Quant aux cadres de santé, ils sont souvent déconnectés de leurs équipes, « trop souvent absents de leur service, réduits à relayer consignes et informations, à faire remonter rapport et indicateurs et à établir des plannings. Or, il est difficile d’assumer une véritable fonction de manageur dans ces conditions, alors même que les équipes s’élargissent, se diversifient et que cette fonction en devient d’autant plus critique. Cela impacte aussi la collaboration avec l’équipe médicale : leur absence des services et la priorité donnée aux tâches suscitées contribuent à distendre le lien entre le médecin chef de service et le cadre. Là où son rôle était d’être garant du bon fonctionnement du service, le cadre de santé devient progressivement un professionnel isolé et à l’écart du soin. ».

 

Les psychiatres sont aussi touchés par ce mouvement de fuite de l'hôpital, avec un nombre important de postes vacants lors des choix de spécialité des étudiants en médecine. Mais le contexte est favorable pour que la situation s'améliore, juge Boris Nicolle, car l’ensemble des acteurs se mobilise actuellement sur le sujet.

Le contexte général n’a jamais été aussi favorable pour porter un projet de cette nature. Mais, pour le moment, manque la volonté politique.
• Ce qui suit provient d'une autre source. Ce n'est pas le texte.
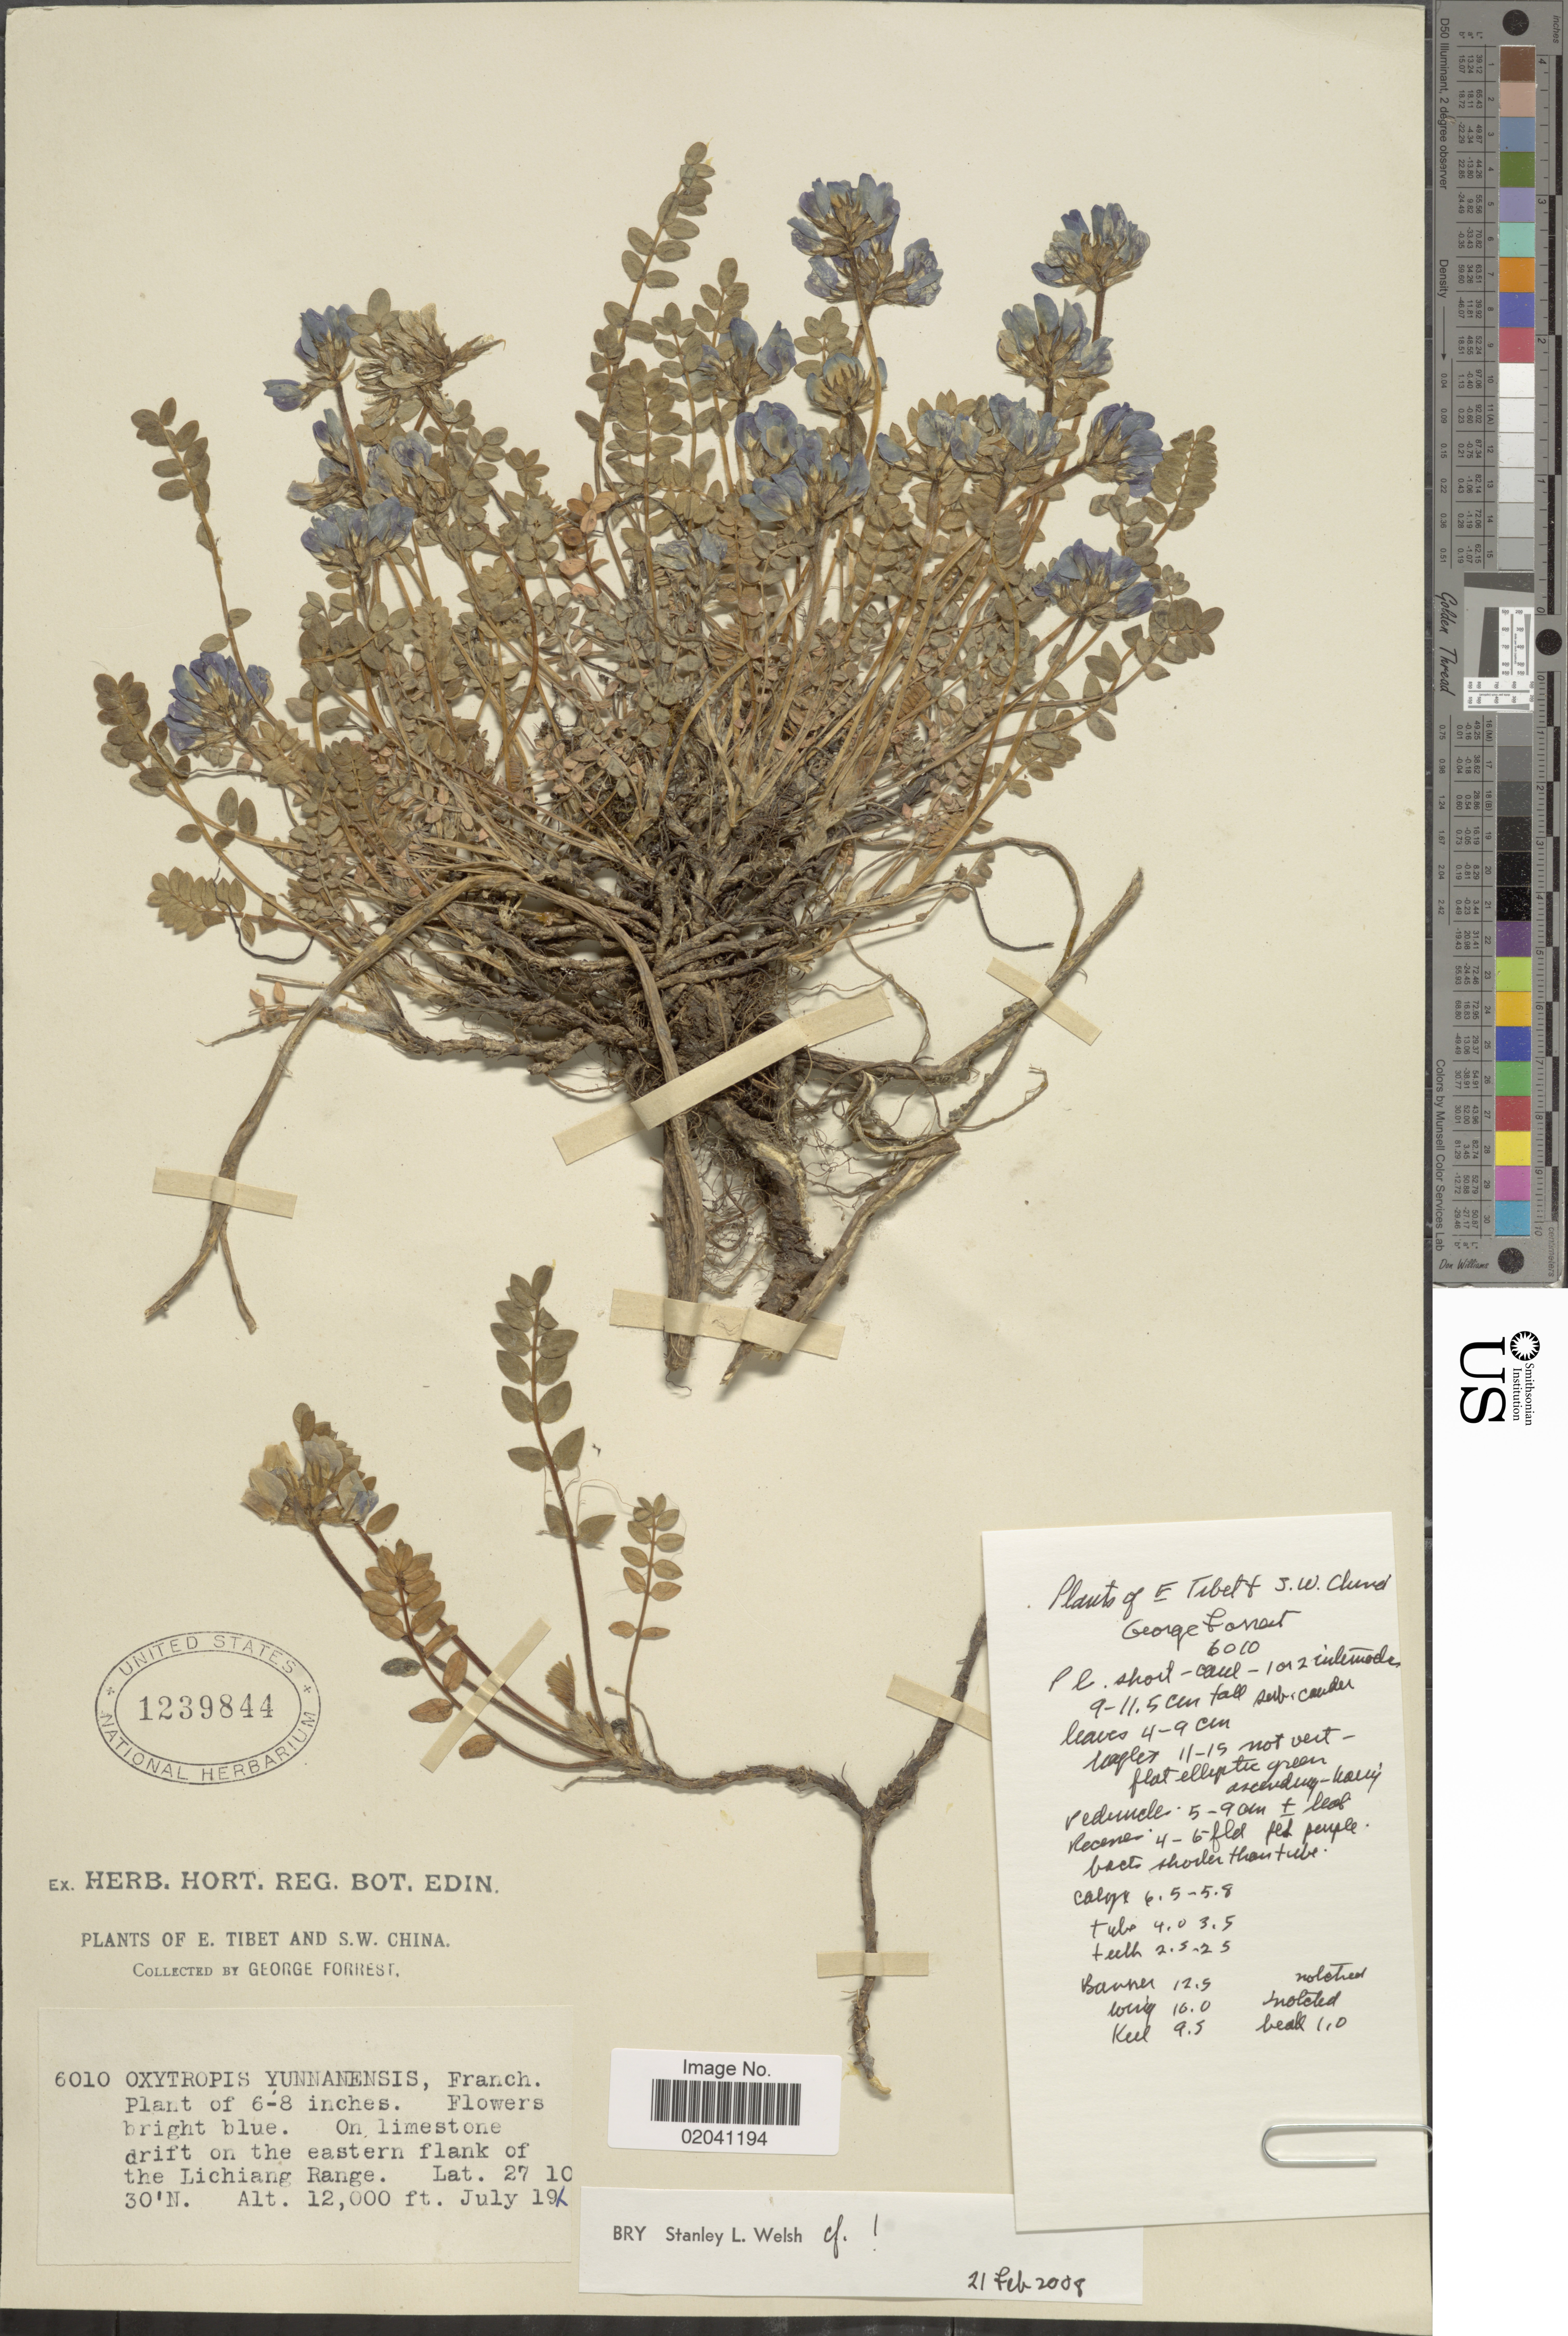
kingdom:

        Certains diront que le rapport du Dr Nicolle rassemble des constats déjà effectués ou des innovations connues. C’est vrai ! Tout ce qui est proposé dans ce document existe déjà. L'intérêt du travail du jeune psychiatre est justement d'inventer un modèle qui s'appuie sur des pratiques déjà existantes. La difficulté est aujourd'hui de transformer ces pratiques innovantes mais peu répandues en une organisation nationale dont les acteurs partagent les mêmes principes d’organisation.

        Étant donnée la situation de crise que connaissent de nombreux services hospitaliers et le déficit d’attractivité auxquels ils sont confrontés, il est urgent d’agir. Cela passe notamment par l’adoption d’une loi cadre qui redéfinisse les priorités de l’organisation de la psychiatrie.  Le vote de cette loi et le suivi annuel par le Parlement permettrait un engagement financier significatif, et consignerait les engagements des pouvoirs publics et la réalité des évolutions de terrain. Il est urgent de sortir la psychiatrie française du marasme qu’elle traverse depuis plusieurs années et de donner de l'espoir aux jeunes professionnels pour un meilleur service à la population.

                 Comme le précise le Dr Nicolle, le contexte général n’a jamais été aussi favorable pour porter un projet de cette nature. Mais, pour le moment, manque la volonté politique.


* Les quatre fonctions de la psychiatrie, assignées par Boris Nicolle :

  • la fonction de soins convoque sur un territoire donné tous les dispositifs de soins, sectorisés ou non, public ou privé, permettant d’assurer une prise en charge coordonnée et de proximité des personnes souffrant de troubles chroniques -
  • la fonction d’urgence, filière intégrée et spécialisée regroupant la permanence des soins, l’évaluation en urgence (urgences générales, psychiatriques, équipes mobiles, accueil téléphonique et prévention du suicide…) et la prise en charge de l’urgence (unités de crise, structures résidentielles d’accueil de crise, par exemple) -
  • la fonction de soutien partenarial, qui vise à répondre aux besoins des partenaires dans le cadre d’espaces de contact et de dialogue identifiés (psychiatrie de liaison…) -
  • la fonction d’action inter-partenariale, qui se traduit par des actions conjointes qui ne sont pas forcément à l’initiative de la psychiatrie, mais auxquelles elle participe (prévention, réinsertion, réadaptation).